Tech

Cable companies seeing slow growth

Cable companies have a bandwidth problem. Both growth and usage gains are slowing.

“What are the growth engines of the past ten years? Broadband, wireless and smartphones,” notes Craig Moffett of independent research company, MoffettNathanson.

“All of those are reaching saturation, and there’s nothing in the pipeline,” he warned.

Broadband penetration is currently at 73 percent, Moffett notes in the report.

But while broadband penetration is growing at an annual rate of 2.5 percent, by the time it reaches 80 percent of US households — likely in three years — the only growth will come from low-income homes without computers, Moffett said.

“That’s tough,” he told The Post.

Moffett is neutral on the sector after almost a decade of holding a positive rating on the cable industry.

Todd Mitchell, a telecom sector analyst at Brean Capital told The Post: “The reality is cable operators sell a bundle of services and they can’t get any more money out of these households.”

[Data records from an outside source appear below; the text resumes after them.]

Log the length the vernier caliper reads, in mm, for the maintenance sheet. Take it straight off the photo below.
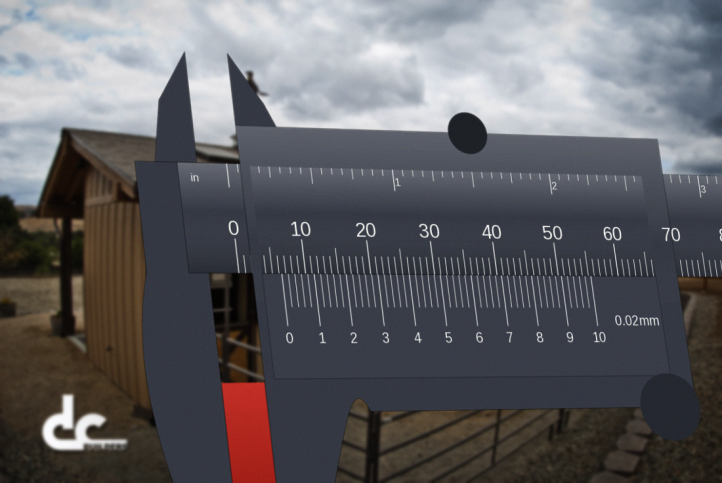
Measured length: 6.4 mm
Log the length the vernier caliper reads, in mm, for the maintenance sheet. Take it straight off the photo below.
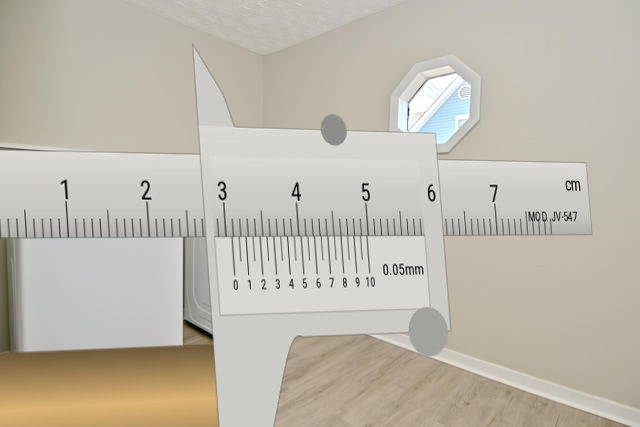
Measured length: 30.8 mm
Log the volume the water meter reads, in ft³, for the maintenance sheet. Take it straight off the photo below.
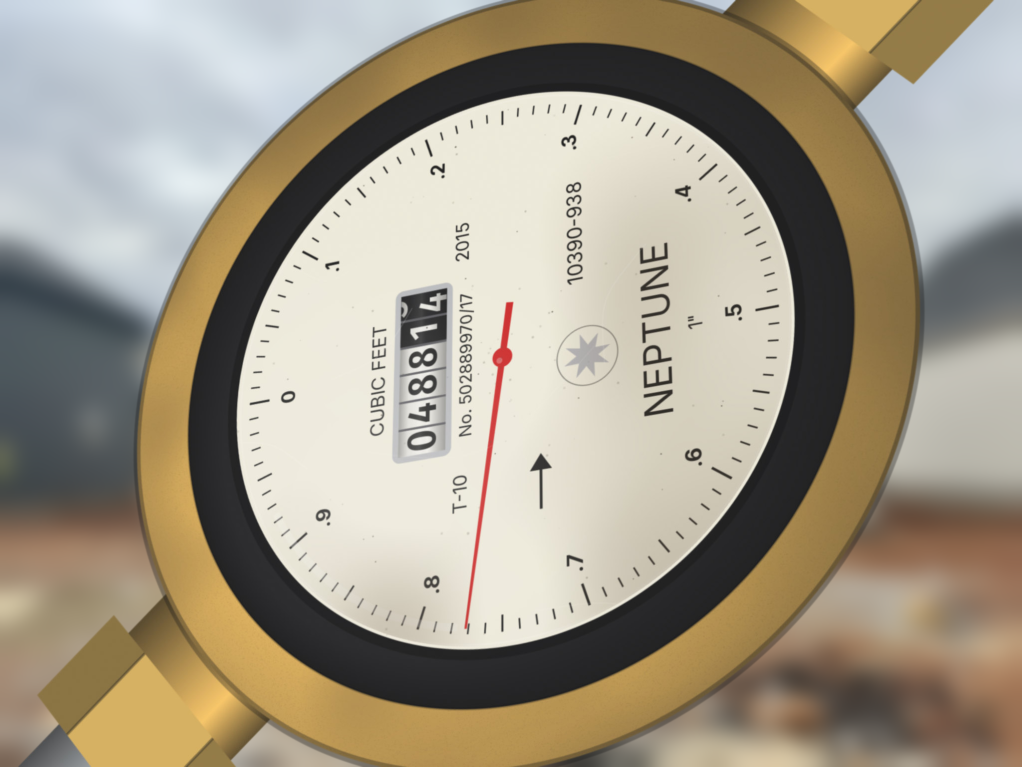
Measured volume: 48813.77 ft³
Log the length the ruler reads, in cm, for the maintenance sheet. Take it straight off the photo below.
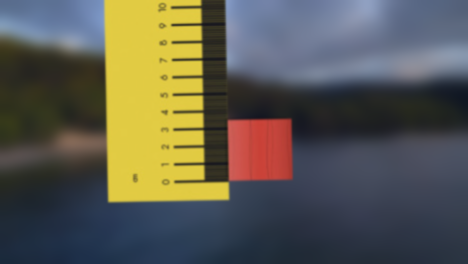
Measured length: 3.5 cm
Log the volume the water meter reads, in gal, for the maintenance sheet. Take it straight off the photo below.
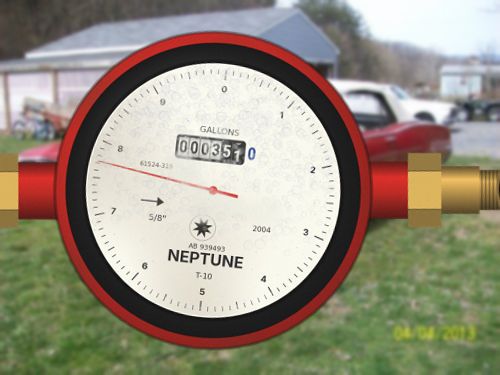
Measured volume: 3507.7 gal
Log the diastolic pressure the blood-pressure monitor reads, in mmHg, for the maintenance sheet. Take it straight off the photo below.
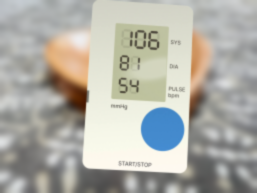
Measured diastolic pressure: 81 mmHg
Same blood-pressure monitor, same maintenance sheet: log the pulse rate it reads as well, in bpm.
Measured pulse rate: 54 bpm
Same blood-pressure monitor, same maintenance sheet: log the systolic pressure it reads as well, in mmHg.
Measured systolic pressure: 106 mmHg
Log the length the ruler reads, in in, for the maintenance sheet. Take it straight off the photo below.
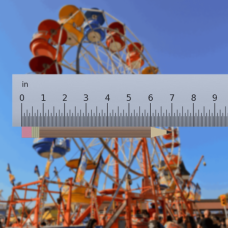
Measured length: 7 in
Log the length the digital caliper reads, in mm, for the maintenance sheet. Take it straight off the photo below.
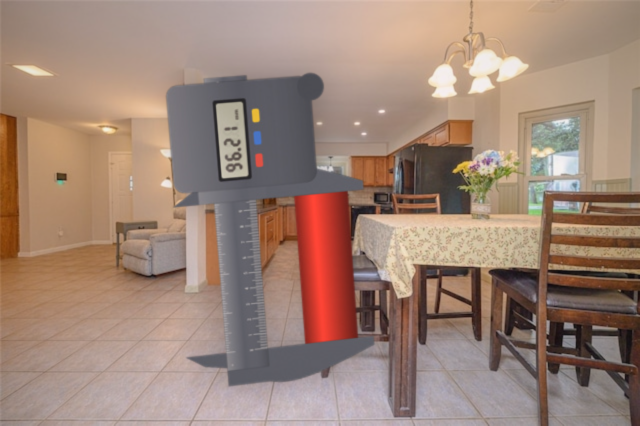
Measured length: 96.21 mm
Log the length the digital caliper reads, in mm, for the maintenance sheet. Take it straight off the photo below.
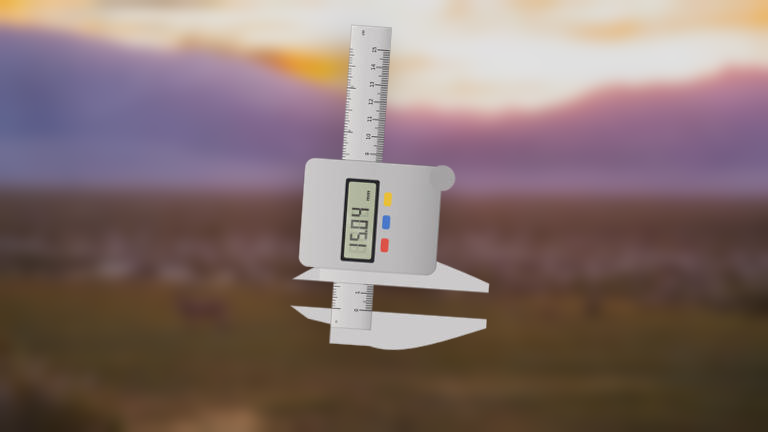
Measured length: 15.04 mm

Yesterday, the much-anticipated Sandvine report on first-half Internet usage revealed that median aggregate bandwidth usage growth slowed dramatically, rising just 5 percent in the period, versus 77 percent in the first half of 2013, and 190 percent in the first half of 2012.

Separately, the Sandvine report noted that Netflix accounted for 31.6 percent of traffic in North America, while YouTube accounted for 18.6 percent.

Time Warner Cable was off 1.6 percent Monday closing at $119.62. Comcast lost 1.72 percent to $47.35 while Charter was off 0.8 percent to $127.04.

Cablevision went in the opposite direction, rising almost 2 percent to $15.35 on continued sale rumors.